Thursday, July 9, 2009

Its obvious form my first post that I have been thinking a lot about religion lately. The first midterm for my religion class is on Monday and Dr. Penner told us, "those who will do well on the midterm are those who do not have the same opinions about religion that they did in the first lecture". The people who put serious thought into their religious opinions would snag the A.

Last night before bed I began to think about the midterm questions he posted but my a.d.h.d. had other plans. I began to think about my own religious life. I began to think of some of the good I was taught in my previous faith, Catholicism. I concluded the most important lessons I learned were about forgiveness, charity, and faith. Faith not necessarily in God, but in other human beings.

I have always known that if not in any other aspect of my life, I want my religious life to be a struggle.
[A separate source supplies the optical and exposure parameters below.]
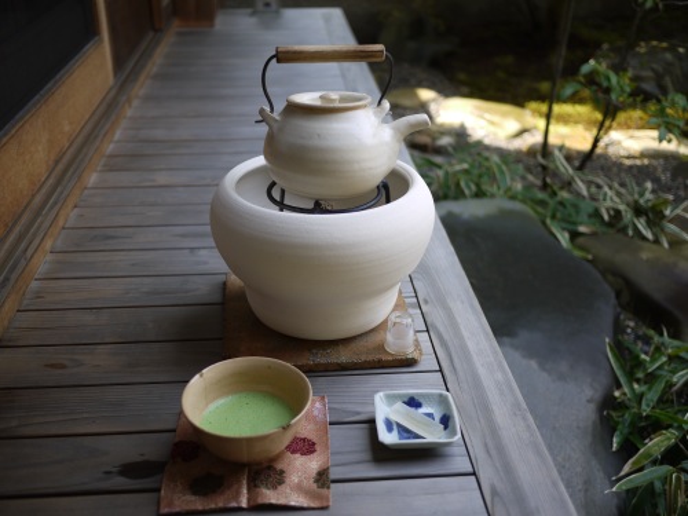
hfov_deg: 46.8
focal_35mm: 40
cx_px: 344
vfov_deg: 36.0
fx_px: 795
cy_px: 258
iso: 100
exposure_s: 1/400
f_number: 1.7
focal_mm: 20
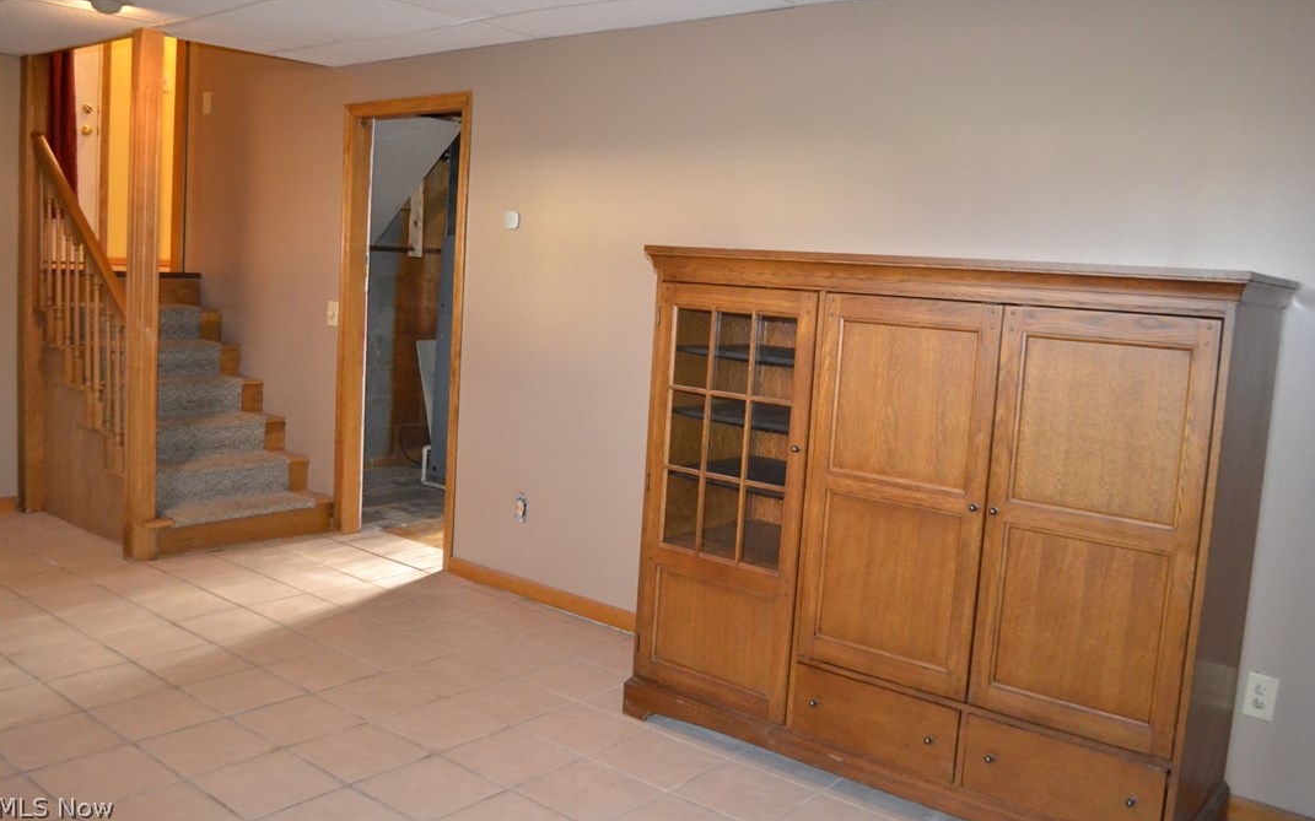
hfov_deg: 61.2
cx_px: 656
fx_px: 1111
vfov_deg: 40.6
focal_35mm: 31
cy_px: 383
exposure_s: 1/60
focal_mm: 20
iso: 3200
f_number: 3.8
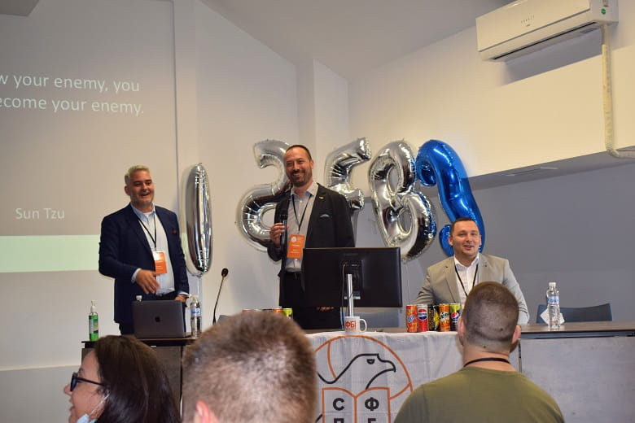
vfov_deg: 26.5
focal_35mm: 51
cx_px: 318
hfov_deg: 38.9
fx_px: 900
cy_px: 212
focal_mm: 34
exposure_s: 1/100
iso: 800
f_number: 4.5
I have already struggled. I have struggled most with letting it go, it hurt my family deeply, and it was really hard for me to accept that there might not be an after life. The thought first seriously occurred to me while dating an atheist. He told me to try to think seriously about the possibility of no heaven. I did to humor him and the tears started to roll. It was probably the most cryptic idea I had ever considered. Sometimes I still pray before bed because it was one ritual I really embraced as a catholic. I have tried to 'neutralize' or 'de-catholisize' praying but it still feels wrong not to end a prayer with the trinitarian formula.

Still, I don't want to go to church on Sundays to stare mindlessly into the beautifully stained glass, to watch my sisters fall asleep, or to look back at the clock every 10 minutes. The only thing I ever truly enjoyed about going to mass was how happy it made my mother.

When I begin thinking about Jesus, for myself, I found the ultimate struggle. It's simple, straight forward, and seemingly impossible. Jesus was a man, who many people say didn't turn water into wine, or walk on water. Maybe he didn't, that's not what is important about Jesus. The most important thing Jesus ever did was love. His miracle was that he loved everybody, even those who hurt and betrayed him. True to his Jewish heritage he did not allow himself to be shaped by the world and its ideologies. I think the idea of loving everyone is a hard and noble philosophy, I am far from it. I am not claiming to know the secrets of the universe I am only trying to better myself. Personally I find it easy to forget the roots of religion. The fight between science and religion for 'the truth' is not the struggle I want to endure.

Those are just a few of my thoughts. Try not to make fun.